## TASK PROMPT
In the records below, take the line containing "Left hand at" and reproduce it and every subsequent line exactly, adding nothing.

Stored items:
• • • • • • •

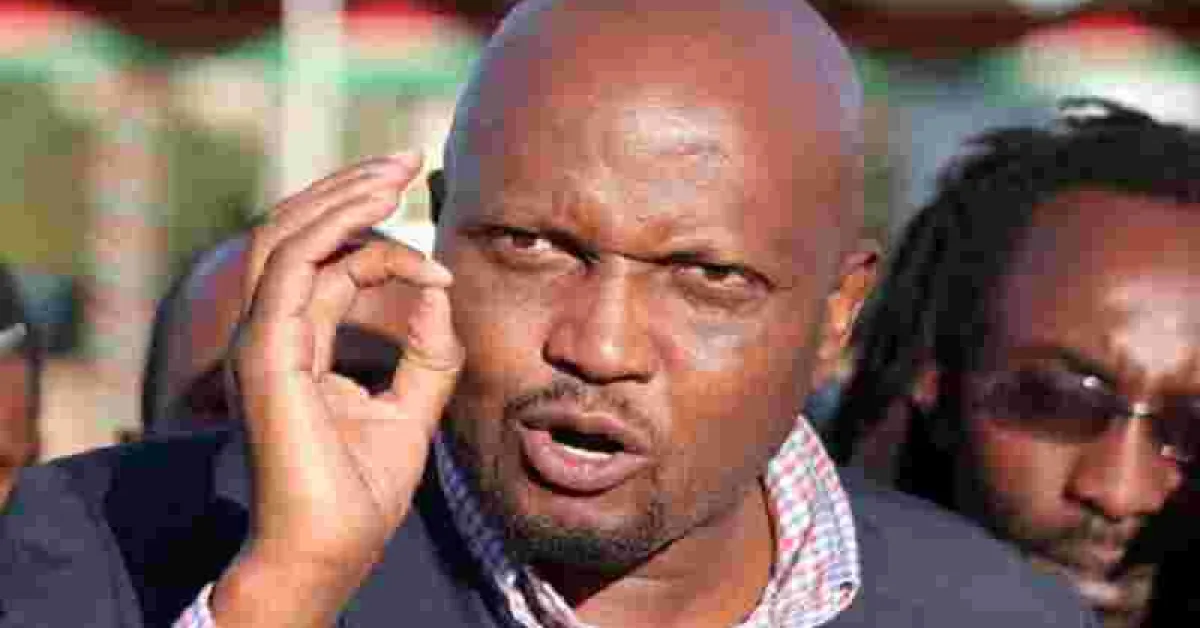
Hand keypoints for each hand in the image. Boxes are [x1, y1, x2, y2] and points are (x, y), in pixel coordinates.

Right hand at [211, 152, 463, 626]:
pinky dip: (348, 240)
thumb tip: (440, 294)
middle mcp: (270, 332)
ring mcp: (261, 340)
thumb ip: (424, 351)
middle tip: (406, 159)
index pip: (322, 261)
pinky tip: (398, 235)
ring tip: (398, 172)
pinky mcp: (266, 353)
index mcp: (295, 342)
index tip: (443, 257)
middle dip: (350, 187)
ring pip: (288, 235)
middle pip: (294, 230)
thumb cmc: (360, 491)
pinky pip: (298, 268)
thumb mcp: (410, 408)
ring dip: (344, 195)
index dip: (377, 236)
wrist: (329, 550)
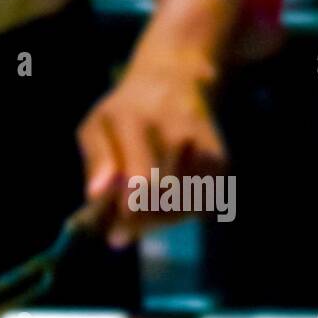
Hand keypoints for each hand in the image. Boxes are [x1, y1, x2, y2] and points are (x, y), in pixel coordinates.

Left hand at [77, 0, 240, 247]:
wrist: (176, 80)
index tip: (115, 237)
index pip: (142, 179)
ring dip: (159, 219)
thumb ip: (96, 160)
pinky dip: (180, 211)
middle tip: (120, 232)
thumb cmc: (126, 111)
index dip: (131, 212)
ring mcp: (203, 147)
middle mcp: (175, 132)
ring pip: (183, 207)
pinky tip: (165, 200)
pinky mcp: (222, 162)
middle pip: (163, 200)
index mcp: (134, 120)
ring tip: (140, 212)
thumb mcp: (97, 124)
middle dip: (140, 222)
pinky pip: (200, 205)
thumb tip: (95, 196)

• • • • • • •

## ANSWER AREA
Left hand at [77, 0, 240, 247]:
wrist: (176, 80)
index tip: (115, 237)
index pip: (142, 179)
ring dip: (159, 219)
thumb ip: (96, 160)
pinky dip: (180, 211)
middle tip: (120, 232)
thumb cmc: (126, 111)
index dip: (131, 212)
ring mcp: (203, 147)
middle mcp: (175, 132)
ring pip: (183, 207)
pinky tip: (165, 200)
pinky mcp: (222, 162)
middle pip: (163, 200)
index mcp: (134, 120)
ring tip: (140, 212)
thumb mcp: (97, 124)
middle dip: (140, 222)
pinky pip: (200, 205)
thumb tip: (95, 196)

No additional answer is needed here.